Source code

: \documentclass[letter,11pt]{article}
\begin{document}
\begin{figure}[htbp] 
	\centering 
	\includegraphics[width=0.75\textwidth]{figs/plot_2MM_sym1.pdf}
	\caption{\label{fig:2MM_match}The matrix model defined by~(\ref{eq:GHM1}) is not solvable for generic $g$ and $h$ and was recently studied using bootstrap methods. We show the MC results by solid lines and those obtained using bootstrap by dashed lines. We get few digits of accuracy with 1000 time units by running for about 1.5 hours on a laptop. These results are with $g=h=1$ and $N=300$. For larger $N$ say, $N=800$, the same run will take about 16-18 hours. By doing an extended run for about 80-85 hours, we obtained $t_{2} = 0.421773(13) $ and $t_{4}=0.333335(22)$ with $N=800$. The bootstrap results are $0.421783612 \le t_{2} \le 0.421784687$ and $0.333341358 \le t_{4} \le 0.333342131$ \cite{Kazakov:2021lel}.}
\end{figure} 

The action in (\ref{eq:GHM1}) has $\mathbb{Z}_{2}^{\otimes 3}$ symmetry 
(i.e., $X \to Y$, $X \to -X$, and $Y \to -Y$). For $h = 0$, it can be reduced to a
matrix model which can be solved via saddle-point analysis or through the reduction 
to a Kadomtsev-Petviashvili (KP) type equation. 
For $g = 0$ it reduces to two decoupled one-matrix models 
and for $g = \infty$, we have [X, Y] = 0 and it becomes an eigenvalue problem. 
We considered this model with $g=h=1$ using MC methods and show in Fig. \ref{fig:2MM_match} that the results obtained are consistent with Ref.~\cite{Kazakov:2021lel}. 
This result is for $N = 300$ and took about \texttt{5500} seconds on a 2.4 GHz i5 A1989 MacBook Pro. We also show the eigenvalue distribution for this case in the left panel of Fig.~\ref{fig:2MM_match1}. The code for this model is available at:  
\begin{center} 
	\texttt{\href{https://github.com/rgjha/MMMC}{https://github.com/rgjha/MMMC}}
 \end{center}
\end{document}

##############################

Transcribe the records above exactly, but only from the line that contains "matrix model defined" through their final line, inclusive.

	\caption{\label{fig:2MM_match}The matrix model defined by~(\ref{eq:GHM1}) is not solvable for generic $g$ and $h$ and was recently studied using bootstrap methods. We show the MC results by solid lines and those obtained using bootstrap by dashed lines. We get few digits of accuracy with 1000 time units by running for about 1.5 hours on a laptop. These results are with $g=h=1$ and $N=300$. For larger $N$ say, $N=800$, the same run will take about 16-18 hours. By doing an extended run for about 80-85 hours, we obtained $t_{2} = 0.421773(13) $ and $t_{4}=0.333335(22)$ with $N=800$. The bootstrap results are $0.421783612 \le t_{2} \le 0.421784687$ and $0.333341358 \le t_{4} \le 0.333342131$ \cite{Kazakov:2021lel}.}
\end{figure} 

The action in (\ref{eq:GHM1}) has $\mathbb{Z}_{2}^{\otimes 3}$ symmetry 
(i.e., $X \to Y$, $X \to -X$, and $Y \to -Y$). For $h = 0$, it can be reduced to a
matrix model which can be solved via saddle-point analysis or through the reduction 
to a Kadomtsev-Petviashvili (KP) type equation. 
For $g = 0$ it reduces to two decoupled one-matrix models 
and for $g = \infty$, we have [X, Y] = 0 and it becomes an eigenvalue problem. 
We considered this model with $g=h=1$ using MC methods and show in Fig. \ref{fig:2MM_match} that the results obtained are consistent with Ref.~\cite{Kazakov:2021lel}. 
This result is for $N = 300$ and took about \texttt{5500} seconds on a 2.4 GHz i5 A1989 MacBook Pro. We also show the eigenvalue distribution for this case in the left panel of Fig.~\ref{fig:2MM_match1}. The code for this model is available at:  
\begin{center} 
	\texttt{\href{https://github.com/rgjha/MMMC}{https://github.com/rgjha/MMMC}}
 \end{center}
\end{document}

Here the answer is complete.